04.11.13

The impact of Sun City on elections

Posted in Commentary, Elections, Williamson County at 1:26 pm by wcnews

It is a fact that Sun City has a big impact on elections in Williamson County. Just look at these numbers from the 2012 Presidential Election:

PCT 381 85% voter turnout, 72% Romney, 27% Obama - 2,906 ballots cast
PCT 394 88% voter turnout, 72% Romney, 27% Obama - 3,716 ballots cast
PCT 396 81% voter turnout, 70% Romney, 29% Obama - 2,881 ballots cast

The business newspaper, Community Impact, has an article in the current issue on the impact Sun City has on local elections in the Georgetown area, Voter participation higher in Sun City community. Most anyone who pays attention to the minutia of election data in Williamson County is familiar with Sun City and it’s impact on elections. Not just with the high numbers of voters that turnout, but that they vote overwhelmingly for Republicans. Which is a part of the reason Democrats have struggled to win county-wide in Williamson County.

With a higher voter turnout and a greater concentration of registered voters than the rest of Georgetown, the Sun City master-planned community has gained a reputation for having a significant influence on local elections.

“In any election, Sun City is critical. The support of Sun City is critical for passage,” Georgetown ISD Superintendent Joe Dan Lee said. “There’s large numbers of residents in Sun City, but a large percentage of those residents [also] vote.”

During the 2012 presidential election, there were 11,184 registered voters in the three voting precincts that include Sun City addresses, and of those, nearly 85 percent voted, according to the Williamson County Elections Office.

“If you look it up by precincts, you can see that people in those Sun City precincts are voting at a really high rate,” Williamson County Elections Administrator Rick Barron said, adding that voter participation in Sun City is higher than the rest of the county. “More people are voting, and most of them are voting early. People always say that older people don’t want to vote early, but Sun City seems to buck that trend.”

But there’s a part of this article that needs to be unpacked a bit. These are the last two paragraphs of the article:

[Georgetown ISD Superintendent Joe Dan] Lee said the school district is appreciative of Sun City’s support and eagerness to vote but said he hopes others in the district would look to Sun City as an example of being engaged in elections.

“It would be our desire to get all of our voters in the district to vote like Sun City does, but for some reason they just don’t get out and participate and voice their opinion with their vote in the percentage number that Sun City does,” Lee said. “People have fought and died to give us the right to vote, and then a vast majority [of citizens] choose not to. I’m very pleased our Sun City folks do choose to vote.”

First there’s nothing wrong with what Lee says and most, if not all of us, wish we had voter turnout at an 85% clip in our county, state, and country. By all accounts residents of Sun City are a very involved and informed in the political process. And it’s likely the demographics of the area are much older, much wealthier, and much whiter then the rest of Georgetown and Williamson County.

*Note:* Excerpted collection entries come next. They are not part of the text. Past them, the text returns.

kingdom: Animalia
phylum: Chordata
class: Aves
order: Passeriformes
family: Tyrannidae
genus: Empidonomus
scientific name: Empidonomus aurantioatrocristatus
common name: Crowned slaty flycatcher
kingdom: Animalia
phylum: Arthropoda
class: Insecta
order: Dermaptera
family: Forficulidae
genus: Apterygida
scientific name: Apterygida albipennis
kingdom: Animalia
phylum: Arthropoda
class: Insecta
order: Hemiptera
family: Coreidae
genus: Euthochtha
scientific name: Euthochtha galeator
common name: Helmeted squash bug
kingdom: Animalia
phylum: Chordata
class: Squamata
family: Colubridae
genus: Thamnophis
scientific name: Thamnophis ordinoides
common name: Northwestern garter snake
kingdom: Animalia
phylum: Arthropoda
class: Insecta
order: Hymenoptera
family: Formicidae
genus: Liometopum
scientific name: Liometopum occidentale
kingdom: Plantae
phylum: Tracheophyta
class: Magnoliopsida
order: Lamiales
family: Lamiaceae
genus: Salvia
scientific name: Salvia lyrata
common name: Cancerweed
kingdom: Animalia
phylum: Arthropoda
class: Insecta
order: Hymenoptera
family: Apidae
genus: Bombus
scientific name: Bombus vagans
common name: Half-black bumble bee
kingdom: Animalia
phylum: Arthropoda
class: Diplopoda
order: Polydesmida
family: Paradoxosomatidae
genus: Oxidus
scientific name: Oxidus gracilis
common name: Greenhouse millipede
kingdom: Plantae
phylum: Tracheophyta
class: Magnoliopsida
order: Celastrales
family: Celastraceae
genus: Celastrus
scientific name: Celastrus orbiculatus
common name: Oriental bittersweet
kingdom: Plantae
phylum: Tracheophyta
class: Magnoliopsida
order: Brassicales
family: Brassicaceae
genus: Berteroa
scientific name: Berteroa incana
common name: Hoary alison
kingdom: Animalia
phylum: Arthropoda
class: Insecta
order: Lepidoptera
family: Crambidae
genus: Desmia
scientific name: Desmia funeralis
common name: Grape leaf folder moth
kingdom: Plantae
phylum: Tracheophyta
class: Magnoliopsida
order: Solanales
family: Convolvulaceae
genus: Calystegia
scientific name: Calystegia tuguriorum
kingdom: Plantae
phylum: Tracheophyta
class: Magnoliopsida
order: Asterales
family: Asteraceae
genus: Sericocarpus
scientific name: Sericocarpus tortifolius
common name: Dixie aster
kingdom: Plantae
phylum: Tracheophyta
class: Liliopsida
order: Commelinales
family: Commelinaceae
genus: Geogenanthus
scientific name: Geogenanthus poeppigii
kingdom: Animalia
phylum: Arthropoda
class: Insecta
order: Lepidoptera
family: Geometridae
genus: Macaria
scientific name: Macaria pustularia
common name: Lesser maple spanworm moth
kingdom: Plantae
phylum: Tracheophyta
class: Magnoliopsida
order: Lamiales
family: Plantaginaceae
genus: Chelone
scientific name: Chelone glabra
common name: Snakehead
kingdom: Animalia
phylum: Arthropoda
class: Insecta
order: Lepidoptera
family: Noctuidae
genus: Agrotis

There are many reasons why people in Sun City vote at a higher clip then most others. Voting is easy and accessible to them, there’s an early voting location in the middle of their community and open at times convenient to them. Of course this only highlights the advantage this area has over many others.

But to get the desired result we have to look at the many reasons why people don’t vote, as Forrest Wilder points out here:

Texas has one of the lowest voter-turnout rates in the nation. Grieder posits that this is because “Texans have been happy enough with the status quo. The government might not do much, but at the same time it doesn’t meddle with people that much, nor does it ask for much in terms of taxes.”

This is lazy political science, but it’s a view one often hears among the thousand or so people who constitute the politics-media-lobby elite in Austin. Texans who don’t vote are largely poor and minority, groups that vote less frequently than their counterparts in other large states, and at much lower rates than affluent whites, who still by and large run Texas. If poor minority Texans decline to vote as a means of expressing satisfaction with the system, then do rich white people vote to express dissatisfaction?

The former group tends not to vote for many reasons: lack of engagement with the political system, weak labor unions, a hobbled Democratic Party, poverty, barriers to voting, etc. There is no shortage of reasons; none of them argues for a healthy, wise electorate.

Add to that inconvenient hours (when most “working people” are working) and early voting locations (not on major highways) and the “why” starts to become more clear. There is no explicit right to vote in the US Constitution. And we vote on a Tuesday, which is not a holiday - Why Tuedsay?

It’s a lot more involved then a bunch of people who don’t care about the right to vote that so many have fought and died for over the centuries.